Be mindful of each other's needs and avoid creating an oppressive power dynamic. You see, if I focus on what I need at the expense of others, I’m pulling power to myself. Conversely, if I prioritize the other person’s needs over my own, the power dynamic is still alive and well. The goal is to create equal standing where we mutually respect and support one another needs. 

Pause and ask yourself these questions:

  • “Am I feeling frustrated because I care about this issue and don’t feel understood?”
  • “Am I feeling upset because my idea has not been fully explored?”
  • “Is my reaction driven from this event or related to the baggage I’m carrying from my past?”

Ensure you’re communicating from a place of empathy.
Remember that context is critical in these conversations. Each of us interacts with the world through our lens; our context and experience create how we naturally perceive and understand the world. As an immigrant to the U.S. and English being my third language, I’ve learned not to take phrases at “face value.” While I’ve been in the U.S. for over 25 years, I still find myself missing some of the language’s nuances, especially regarding cultural references, analogies, idioms, and slang, which has led to misunderstanding others and putting my foot in my mouth a time or two.

Work to understand what the other person needs from you and what you need from them. Understanding both parties’ needs helps you turn a possible conflict into an opportunity to build a deeper connection.

When looking to understand the other person’s needs better try these questions:

  • “Tell me more about this issue and why it’s important to you?”
  • “Would you mind starting over and sharing some background that led to the issue?”  
  • “What do you see that I may have missed?”

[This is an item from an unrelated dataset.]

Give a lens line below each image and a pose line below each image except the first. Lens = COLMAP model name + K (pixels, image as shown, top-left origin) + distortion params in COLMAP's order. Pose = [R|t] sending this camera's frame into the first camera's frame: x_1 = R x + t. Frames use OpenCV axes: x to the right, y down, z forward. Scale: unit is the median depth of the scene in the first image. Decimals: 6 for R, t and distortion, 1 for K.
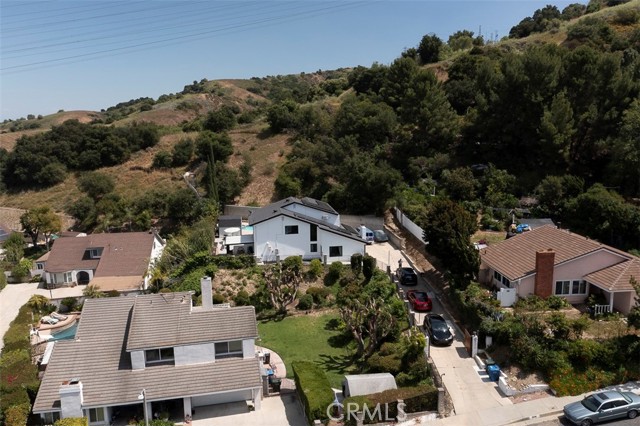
lens RADIAL K [[520.5, 0, 320.0], [0, 520.5, 213.0], [0, 0, 1]] dist [-0.006990, -0.001978]
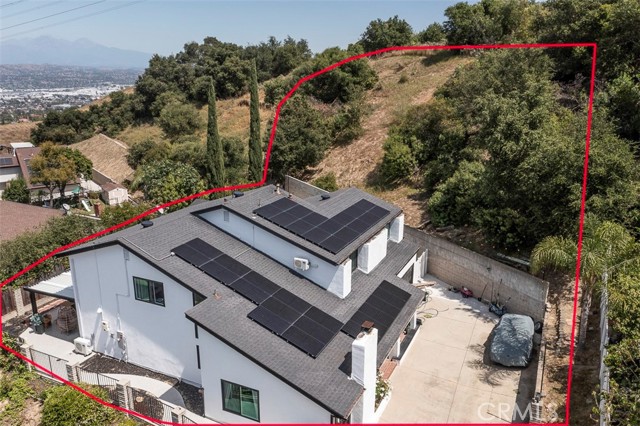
lens RADIAL K [[508.5, 0, 320.0], [0, 508.5, 213.0], [0, 0, 1]] dist [-0.015760, 0.001483]
pose [[0.827046, 0.171121, -0.535456, 0.126724], [-0.116145, 0.984005, 0.135076, -0.046531], [0.550005, -0.049524, 0.833692, 0.495218]]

Aristotle puts it well when he wrote, “knowing yourself is the beginning of all wisdom.” By following the steps above, I can better communicate with others and look beyond the actual words for deeper meaning, helping me turn possibly challenging conversations into opportunities to build stronger relationships.

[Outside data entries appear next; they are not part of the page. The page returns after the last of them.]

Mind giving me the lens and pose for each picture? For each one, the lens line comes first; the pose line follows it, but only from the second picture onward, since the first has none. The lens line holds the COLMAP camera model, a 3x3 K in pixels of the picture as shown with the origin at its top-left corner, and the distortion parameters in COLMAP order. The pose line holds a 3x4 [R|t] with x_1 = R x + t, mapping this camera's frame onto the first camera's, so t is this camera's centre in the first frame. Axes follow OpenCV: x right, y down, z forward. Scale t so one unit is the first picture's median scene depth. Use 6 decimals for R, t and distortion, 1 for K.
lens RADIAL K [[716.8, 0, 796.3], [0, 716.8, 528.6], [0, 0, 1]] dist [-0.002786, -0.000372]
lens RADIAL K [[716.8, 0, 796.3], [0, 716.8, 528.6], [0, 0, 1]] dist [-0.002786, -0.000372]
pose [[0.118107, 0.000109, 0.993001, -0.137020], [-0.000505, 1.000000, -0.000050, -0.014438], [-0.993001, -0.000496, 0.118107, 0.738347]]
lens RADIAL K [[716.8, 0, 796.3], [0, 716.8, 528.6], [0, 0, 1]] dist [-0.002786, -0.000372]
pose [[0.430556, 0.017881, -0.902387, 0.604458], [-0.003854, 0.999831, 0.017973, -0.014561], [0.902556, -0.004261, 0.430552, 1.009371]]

I challenge you to do the same.

  • Focus on being present for at least 10 minutes each morning to build your ability to get present quickly.
  • Be aware and acknowledge your emotions before responding to any stimuli.
  • Drop any ego - Ask yourself, “Do I want to be right or happy?”
  • Connect their needs and feelings as well as your needs and feelings.
  • Start asking questions to validate their feelings with curiosity.

If communication becomes heated, which sometimes does, you can always call a break and give all parties space to chill, reflect, and then re-engage. Set another meeting to continue or take a bathroom break; these small respites of time will help everyone assess, refocus, and communicate, even when things get hard.